- [What to produce]:
Render the listing below as a two-column CSV with the headers "request" and "result", giving one row per request with its text and its answer each in a single quoted field and every line break replaced by a space. Leave out the pictures.

[Stored entries]
┌──
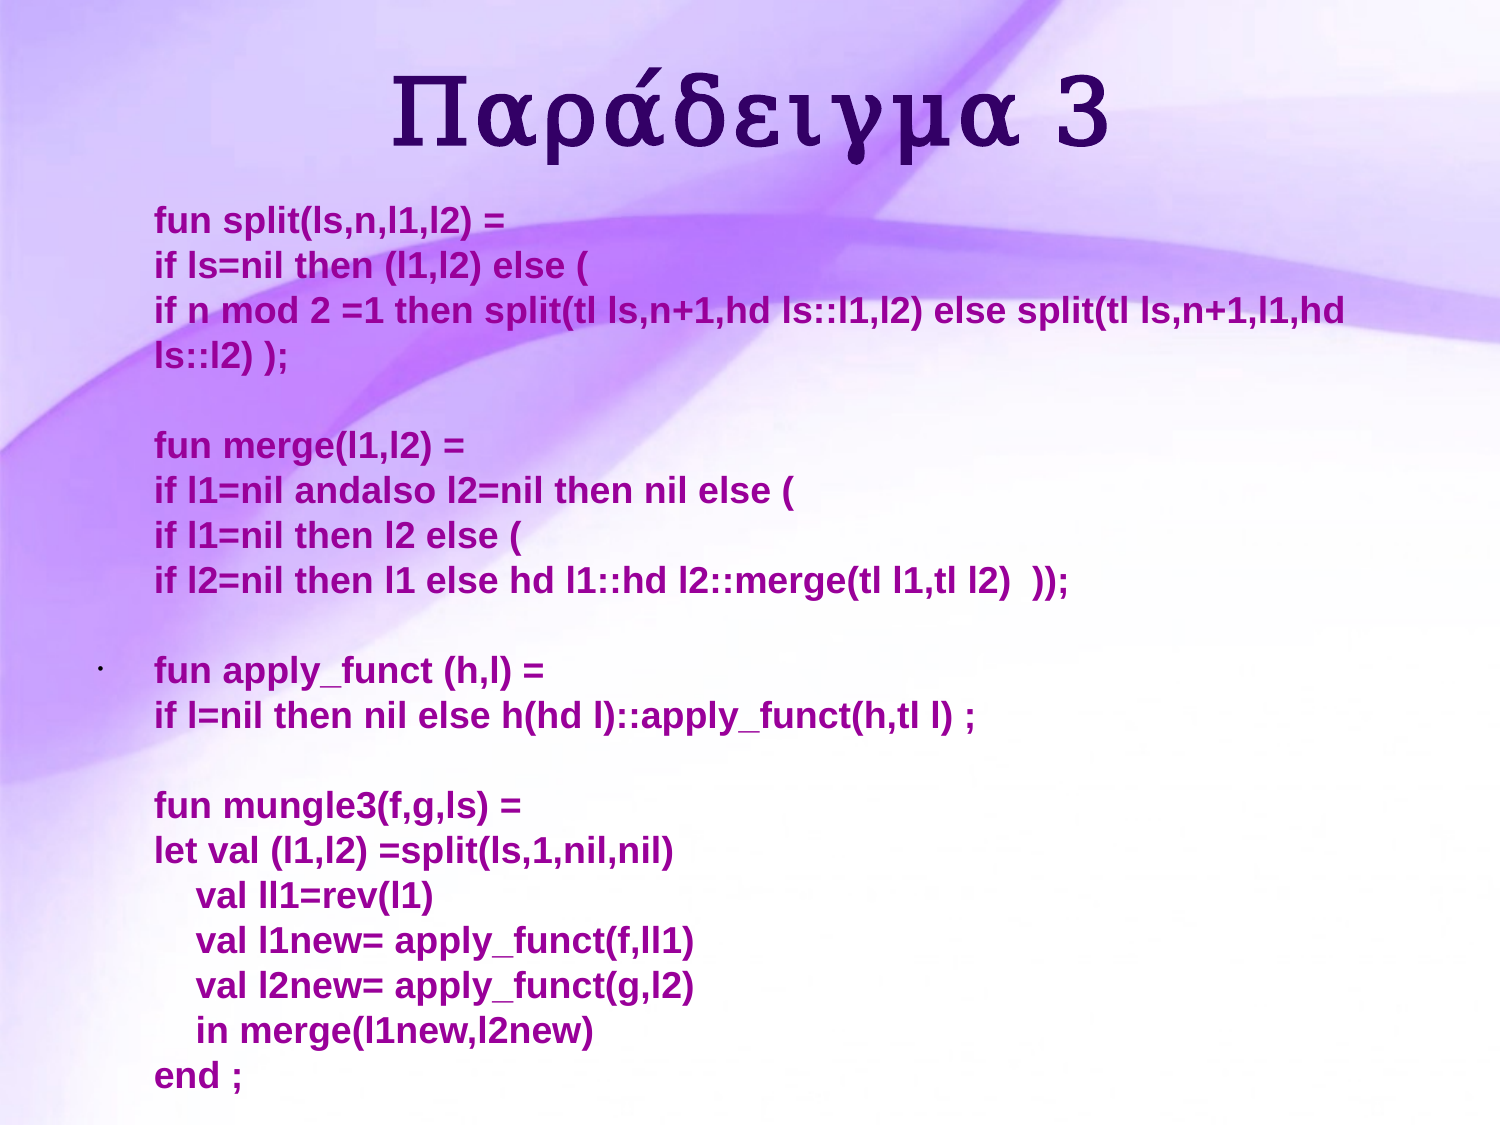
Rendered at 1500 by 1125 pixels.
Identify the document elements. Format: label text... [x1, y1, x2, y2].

list fun split(ls,n,l1,l2) = if ls=nil then (l1,l2) else ( if n mod 2 =1 then split(tl ls,n+1,hd ls::l1,l2) else split(tl ls,n+1,l1,hd ls::l2) ); fun merge(l1,l2) = if l1=nil andalso l2=nil then nil else ( if l1=nil then l2 else ( if l2=nil then l1 else hd l1::hd l2::merge(tl l1,tl l2) )); fun apply_funct (h,l) = if l=nil then nil else h(hd l)::apply_funct(h,tl l) ; fun mungle3(f,g,ls) = let val (l1,l2) =split(ls,1,nil,nil) val ll1=rev(l1) val l1new= apply_funct(f,ll1) val l2new= apply_funct(g,l2) in merge(l1new,l2new) end ; [82, 188, 1425, 1075]
title Παράδειγμα 3 [75, 45, 1425, 233]
picture [0, 0, 1500, 1125]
└──
- [Solution for this problem]:
request,result
"Rendered at 1500 by 1125 pixels. Identify the document elements. Format: label text... [x1, y1, x2, y2].","list fun split(ls,n,l1,l2) = if ls=nil then (l1,l2) else ( if n mod 2 =1 then split(tl ls,n+1,hd ls::l1,l2) else split(tl ls,n+1,l1,hd ls::l2) ); fun merge(l1,l2) = if l1=nil andalso l2=nil then nil else ( if l1=nil then l2 else ( if l2=nil then l1 else hd l1::hd l2::merge(tl l1,tl l2) )); fun apply_funct (h,l) = if l=nil then nil else h(hd l)::apply_funct(h,tl l) ; fun mungle3(f,g,ls) = let val (l1,l2) =split(ls,1,nil,nil) val ll1=rev(l1) val l1new= apply_funct(f,ll1) val l2new= apply_funct(g,l2) in merge(l1new,l2new) end ; [82, 188, 1425, 1075] title Παράδειγμα 3 [75, 45, 1425, 233] picture [0, 0, 1500, 1125]"